Kategorie
Street & Locale Names
Solr Facette
Street & Locale Names
Term ID
placeCat900

Jüdenstraße (Berlin-Spandau)

Complete profile
100

Jüdenstraße is a traffic route in the old town of the Berlin district of Spandau and was in the Middle Ages residential area of the Jews of Spandau. It begins at the Altstädter Ring and crosses there the Mühlengraben, crosses the Moritzstraße as well as the Ritterstraße and meets at its northern end again the Viktoria-Ufer. The street originated in the 14th century. The word "Jüden" is a transliterated variant of the Middle High German word "Juden". This street received its name after the Jews living there at that time. The earliest known record of the name dates back to 1537.

Judenstraße (Kempen)

Complete profile
90

As in other places in Germany, the Jews were driven out of the towns during the plague pogroms in the Middle Ages.
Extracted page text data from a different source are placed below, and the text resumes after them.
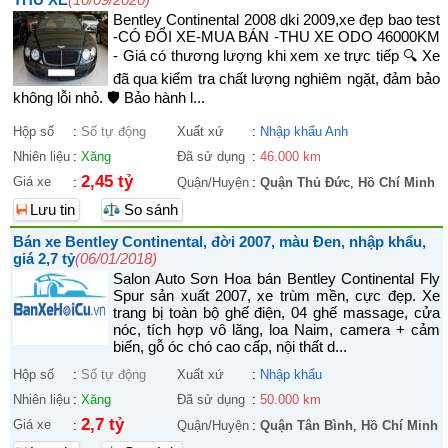
Bentley Continental 2008 dki 2009,xe đẹp bao test
-CÓ ĐỔI XE-MUA BÁN -THU XE ODO 46000KM
- Giá có thương lượng khi xem xe trực tiếp 🔍 Xe
đã qua kiểm tra chất lượng nghiêm ngặt, đảm bảo
không lỗi nhỏ. 🛡 Bảo hành l...
Hộp số
:
Số tự động
Xuất xứ
:
Nhập khẩu Anh
Nhiên liệu
:
Xăng
Đã sử dụng
:
46.000 km
2,45 tỷ
Giá xe
:
Quận/Huyện
:
Quận Thủ Đức
,
Hồ Chí Minh
Lưu tin
So sánh
Bán xe Bentley Continental, đời 2007, màu Đen, nhập khẩu,
giá 2,7 tỷ
(06/01/2018)
Salon Auto Sơn Hoa bán Bentley Continental Fly
Spur sản xuất 2007, xe trùm mền, cực đẹp. Xe
trang bị toàn bộ ghế điện, 04 ghế massage, cửa
nóc, tích hợp vô lăng, loa Naim, camera + cảm
biến, gỗ óc chó cao cấp, nội thất d...
Hộp số
:
Số tự động
Xuất xứ
:
Nhập khẩu
Nhiên liệu
:
Xăng
Đã sử dụng
:
50.000 km
2,7 tỷ
Giá xe
:
Quận/Huyện
:
Quận Tân Bình
,
Hồ Chí Minh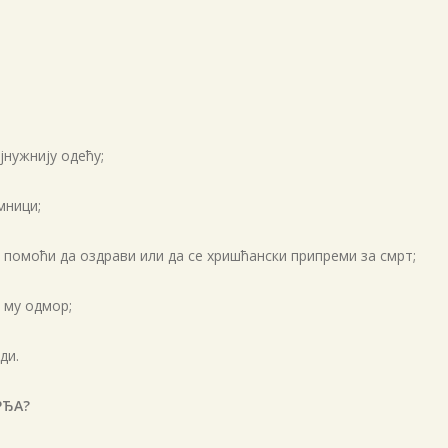
јнужнију одећу;
мници;
 помоћи да оздрави или да се хришћански припреми за смрт;
 му одмор;
ди.
РЂА?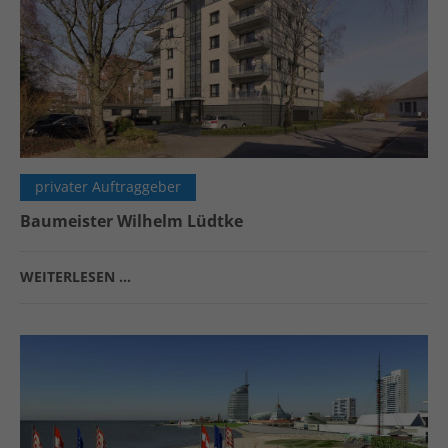
privater Auftraggeber
Baumeister Wilhelm Lüdtke
WEITERLESEN …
The fate of the Jews in Kempen was similar.

Only around the year 1800 Jews again settled in the city and set up a prayer room, which was located in the street that was later called Judenstraße. Not far from this street, a synagogue and a private Jewish school were built.
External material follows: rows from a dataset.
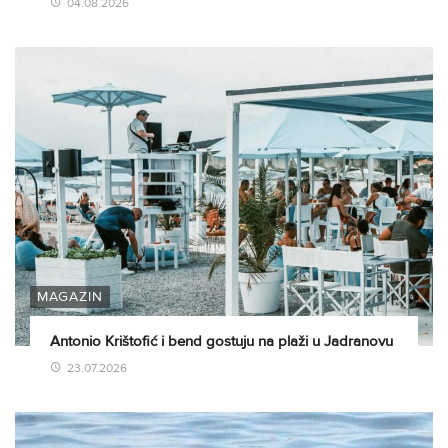
04.08.2026
MAGAZIN
Antonio Krištofić i bend gostuju na plaži u Jadranovu
23.07.2026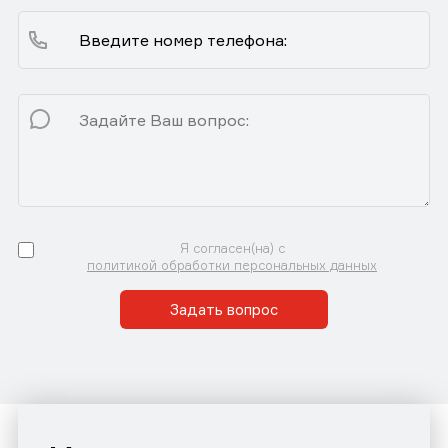
Я согласен(на) с
политикой обработки персональных данных
Задать вопрос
Am Judenstein (Regensburg)

Complete profile
90

Tombstones of the medieval cemetery ("Judensteine") can be found, among others. in Riegeldorf (from 1240, 1249), in Kelheim (from 1249), in Mintraching (1294, Catholic rectory, garden), Wolkering (wall around the church, right of the gate), Mangolding (Catholic church, left of the entrance), Tegernheim (Catholic rectory, right of the entrance), Karthaus-Prüll, Cham (town hall, stone from 1230, see page on Cham), Straubing, Neustadt a.d. Donau. A stone from 1273 was discovered in 1929 in the terrace of the new parish church (Neupfarrkirche) built on the site of the synagogue in 1519.

Judengasse (Schweinfurt)

Complete profile
90

In Schweinfurt, a Jewish community existed initially in the Middle Ages. In 1212 a Jew named Abraham from Schweinfurt is mentioned in Würzburg. In 1243 the Nuremberg Butigler pays the amount of 50 marks to the Jews of Schweinfurt. In the following decades one hears about Jews in the city on the occasion of persecutions: By the bands of the "Knight Rintfleisch" in 1298 and during the plague in 1348/49. Jakob von Schweinfurt, who was one of the new founders of the Erfurt community in 1357, will have been a survivor.
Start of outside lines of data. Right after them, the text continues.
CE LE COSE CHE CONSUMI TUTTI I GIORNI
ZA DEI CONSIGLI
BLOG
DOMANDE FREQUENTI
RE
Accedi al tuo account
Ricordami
Jewish residential area (Eisenach)

Complete profile
70

Already Landgrave Hermann I (1190-1217), in order to promote economic life in the city, is said to have invited Jews to build houses near the market. The Jewish settlement in the "Judengasse" (today's Karlstraße), in medieval times "the best alley" in the city, could date back to this time. The first Jew known by name in Eisenach was probably the author of synagogal poetry Jechiel ben Jakob (1235). In 1283, the Eisenach city law established provisions regarding Jewish residents. In 1343 one side of the "Judengasse" burned down.

Judengasse (Nuremberg)

Complete profile
60

In the Judengasse were the Jews*Jewesses settled in 1349, after the former Judenviertel had been converted into the main market . In 1499 the quarter was dissolved again. The name Judengasse remained.

The street, located in the Sebald Old Town, leads from the south side of the Theresienplatz in an easterly direction to Inner Laufer Gasse. It consists mostly of residential buildings, which were newly built after the 2nd World War.